- _TESTO IN ESAME_
Mentre a Milano la Procura indaga su Rousseau, la faida interna al M5S, in vista degli stati generali in programma nel week end della prossima settimana (14 e 15 novembre), si arricchisce di un nuovo elemento di tensione destinato a rendere ancora più incandescente l’appuntamento.

di Peppe Papa

La faida interna al M5S, in vista degli stati generali in programma nel week end della prossima settimana (14 e 15 novembre), si arricchisce di un nuovo elemento di tensione destinato a rendere ancora più incandescente l’appuntamento.

In questi giorni, infatti, all’interno dei Cinquestelle alla Camera, sta facendo discutere la modifica del nuovo statuto del gruppo di Montecitorio, che sarà messa ai voti tra questa sera e giovedì.

A infuocare gli animi una modifica importante, se non proprio una sconfessione, di uno dei miti fondanti del Movimento, quel “uno vale uno” su cui la retorica pentastellata ha costruito le sue fortune. Nella nuova versione del regolamento, il voto degli iscritti non sarà più vincolante per le decisioni del gruppo.

In poche parole i parlamentari faranno da soli senza l’obbligo di doversi attenere alle indicazioni provenienti dalla base come stabilito nella precedente versione dello statuto.

Ciascun deputato dovrà attenersi, oltre che al programma, “agli indirizzi deliberati dall’Assemblea del Gruppo e alle indicazioni degli Organi del Gruppo” e terrà solo “conto” degli “orientamenti e indicazioni espresse dagli iscritti M5S”.

Una bella botta per l’ala movimentista capeggiata da Alessandro Di Battista. La seconda e più dura, dopo quella incassata l’altro giorno a proposito della sua richiesta di rinvio del ‘congresso’ causa pandemia, nemmeno presa in considerazione dalla maggioranza, che rappresenta la chiara volontà di chiudere i conti con il passato di cui lui e la truppa di peones che lo segue si fanno interpreti.

Tra i parlamentari fedeli, naturalmente, è montata veemente la protesta puntando il dito contro la scelta di indire “un voto-lampo” sul nuovo statuto: “Si tratta di un vero e proprio blitz – ha denunciato un deputato – avevamo chiesto una riflessione più approfondita perché con la nuova versione dello statuto si toglie potere agli iscritti. E’ stato un colpo basso”.

- _RIGHE FORNITE_
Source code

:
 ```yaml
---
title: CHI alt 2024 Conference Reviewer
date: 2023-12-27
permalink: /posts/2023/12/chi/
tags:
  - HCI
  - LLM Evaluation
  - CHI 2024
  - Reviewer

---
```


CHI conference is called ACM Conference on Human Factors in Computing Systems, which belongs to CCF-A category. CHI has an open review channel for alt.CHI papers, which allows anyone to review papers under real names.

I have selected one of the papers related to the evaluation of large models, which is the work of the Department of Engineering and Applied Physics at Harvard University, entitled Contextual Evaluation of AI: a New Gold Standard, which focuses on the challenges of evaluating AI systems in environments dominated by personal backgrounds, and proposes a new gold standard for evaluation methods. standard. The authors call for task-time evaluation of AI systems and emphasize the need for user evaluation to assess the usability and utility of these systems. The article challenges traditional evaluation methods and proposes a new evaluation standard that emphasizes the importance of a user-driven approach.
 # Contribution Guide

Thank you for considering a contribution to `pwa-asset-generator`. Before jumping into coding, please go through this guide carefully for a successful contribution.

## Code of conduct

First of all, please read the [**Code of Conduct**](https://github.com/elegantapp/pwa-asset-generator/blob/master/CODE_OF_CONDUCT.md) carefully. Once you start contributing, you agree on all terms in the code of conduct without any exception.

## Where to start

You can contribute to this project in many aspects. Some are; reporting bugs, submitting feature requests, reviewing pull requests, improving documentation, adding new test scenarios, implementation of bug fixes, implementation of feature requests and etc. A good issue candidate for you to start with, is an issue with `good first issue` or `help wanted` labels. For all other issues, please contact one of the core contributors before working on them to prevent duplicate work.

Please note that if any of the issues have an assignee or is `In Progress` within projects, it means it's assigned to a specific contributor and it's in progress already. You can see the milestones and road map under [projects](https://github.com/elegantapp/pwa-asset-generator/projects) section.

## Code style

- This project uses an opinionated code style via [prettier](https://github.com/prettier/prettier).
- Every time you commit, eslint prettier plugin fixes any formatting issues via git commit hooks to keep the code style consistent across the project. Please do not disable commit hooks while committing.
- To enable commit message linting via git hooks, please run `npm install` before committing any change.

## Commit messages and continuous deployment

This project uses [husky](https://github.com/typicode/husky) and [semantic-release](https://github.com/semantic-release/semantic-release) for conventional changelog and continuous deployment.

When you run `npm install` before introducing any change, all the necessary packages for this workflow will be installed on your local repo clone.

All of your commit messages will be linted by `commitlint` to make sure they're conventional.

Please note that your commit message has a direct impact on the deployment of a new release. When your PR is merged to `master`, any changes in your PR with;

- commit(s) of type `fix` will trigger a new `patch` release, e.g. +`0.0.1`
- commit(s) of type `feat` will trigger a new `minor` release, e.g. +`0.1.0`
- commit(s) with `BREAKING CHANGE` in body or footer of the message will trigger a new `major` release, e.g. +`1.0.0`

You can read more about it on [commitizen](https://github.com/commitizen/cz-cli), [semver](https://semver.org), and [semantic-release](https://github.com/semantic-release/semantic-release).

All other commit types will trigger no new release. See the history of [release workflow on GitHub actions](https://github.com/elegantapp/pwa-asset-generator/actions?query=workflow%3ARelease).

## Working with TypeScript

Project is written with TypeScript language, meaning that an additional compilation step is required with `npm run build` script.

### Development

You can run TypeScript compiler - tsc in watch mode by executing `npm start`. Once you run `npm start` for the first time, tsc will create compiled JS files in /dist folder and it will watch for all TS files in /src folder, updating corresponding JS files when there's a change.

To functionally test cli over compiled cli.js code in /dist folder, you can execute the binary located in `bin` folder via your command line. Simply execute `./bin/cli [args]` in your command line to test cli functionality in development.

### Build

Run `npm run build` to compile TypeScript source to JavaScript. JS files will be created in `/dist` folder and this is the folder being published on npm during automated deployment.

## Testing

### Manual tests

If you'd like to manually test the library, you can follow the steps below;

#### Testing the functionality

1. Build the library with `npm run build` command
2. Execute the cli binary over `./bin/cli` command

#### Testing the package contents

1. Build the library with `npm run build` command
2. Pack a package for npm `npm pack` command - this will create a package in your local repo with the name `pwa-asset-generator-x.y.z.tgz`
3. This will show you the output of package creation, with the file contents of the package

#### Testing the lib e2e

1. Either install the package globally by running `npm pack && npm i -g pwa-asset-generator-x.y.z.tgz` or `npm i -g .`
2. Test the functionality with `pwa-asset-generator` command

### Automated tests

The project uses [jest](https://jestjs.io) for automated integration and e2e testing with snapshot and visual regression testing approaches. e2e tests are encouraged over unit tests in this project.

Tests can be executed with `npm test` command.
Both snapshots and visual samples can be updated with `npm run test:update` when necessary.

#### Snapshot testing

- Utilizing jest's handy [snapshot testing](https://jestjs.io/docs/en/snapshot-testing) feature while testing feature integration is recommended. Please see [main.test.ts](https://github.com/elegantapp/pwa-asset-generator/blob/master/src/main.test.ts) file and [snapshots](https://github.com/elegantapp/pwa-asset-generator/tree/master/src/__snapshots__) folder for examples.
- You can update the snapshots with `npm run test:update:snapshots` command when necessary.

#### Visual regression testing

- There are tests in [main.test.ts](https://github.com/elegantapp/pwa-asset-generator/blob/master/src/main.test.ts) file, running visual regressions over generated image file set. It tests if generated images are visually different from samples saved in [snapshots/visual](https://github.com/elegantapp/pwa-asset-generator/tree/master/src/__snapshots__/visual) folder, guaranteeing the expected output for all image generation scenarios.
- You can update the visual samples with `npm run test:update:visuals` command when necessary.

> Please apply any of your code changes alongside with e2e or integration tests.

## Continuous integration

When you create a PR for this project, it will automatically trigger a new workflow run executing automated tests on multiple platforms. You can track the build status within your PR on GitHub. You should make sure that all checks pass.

- _ATTIVITÀ 1_
Riscrivi l'articolo sulla faida nel M5S prendendo tutto ciò che va da "Mentre a Milano" giù fino a "sera e giovedì.". Sostituisci "week end" con "fine settimana".
- _ATTIVITÀ 2_
Come si traduce in inglese questa frase dell'articolo sulla faida nel M5S: "Nella nuova versione del regolamento, il voto degli iscritti non sarà più vincolante per le decisioni del gruppo."?
- _ATTIVITÀ 3_
Puoi proseguire l'articolo sulla faida interna al M5S riprendendo subito dopo la sua ultima frase?

- _RISPOSTA 1_
Mentre a Milano la Procura indaga su Rousseau, la faida interna al M5S, in vista degli stati generali in programma nel fine settimana della prossima settimana (14 e 15 novembre), si arricchisce di un nuovo elemento di tensione destinato a rendere ancora più incandescente l’appuntamento.

di Peppe Papa

La faida interna al M5S, in vista degli stati generali in programma nel fine settimana della prossima settimana (14 e 15 novembre), si arricchisce di un nuovo elemento di tensione destinato a rendere ancora più incandescente l’appuntamento.

In questi giorni, infatti, all’interno dei Cinquestelle alla Camera, sta facendo discutere la modifica del nuovo statuto del gruppo di Montecitorio, che sarà messa ai voti tra questa sera e giovedì.

- _RISPOSTA 2_
In the new version of the rules, the members' vote will no longer be binding on the group's decisions.

- _RISPOSTA 3_
Decisamente sì, un colpo basso, reso ancora più pesante dalla decisione di aggiungere un altro tassello all’azione di accompagnamento alla porta di Casaleggio jr.

Nella nuova versione dello statuto, sparisce ogni riferimento a Rousseau e vengono introdotte modalità più veloci per eleggere il direttivo, grazie al ballottaggio fra i due candidati presidenti che al primo scrutinio hanno ottenuto il maggior numero di voti.

Una decisione ostile e senza alcun riguardo per il figlio del fondatore e guru del Movimento, Gianroberto che si deve difendere dall’offensiva anche dal punto di vista giudiziario.

Si dà il caso che la Procura di Milano, da quanto si apprende dall’Adnkronos, stia indagando sulla vicenda dei 119.800 euro trasferiti dal ‘Comitato eventi nazionali’, già ‘Comitato Italia 5 Stelle’, che organizzò la festa di ‘Italia 5 Stelle’ a Rimini nel 2017, all’Associazione Rousseau.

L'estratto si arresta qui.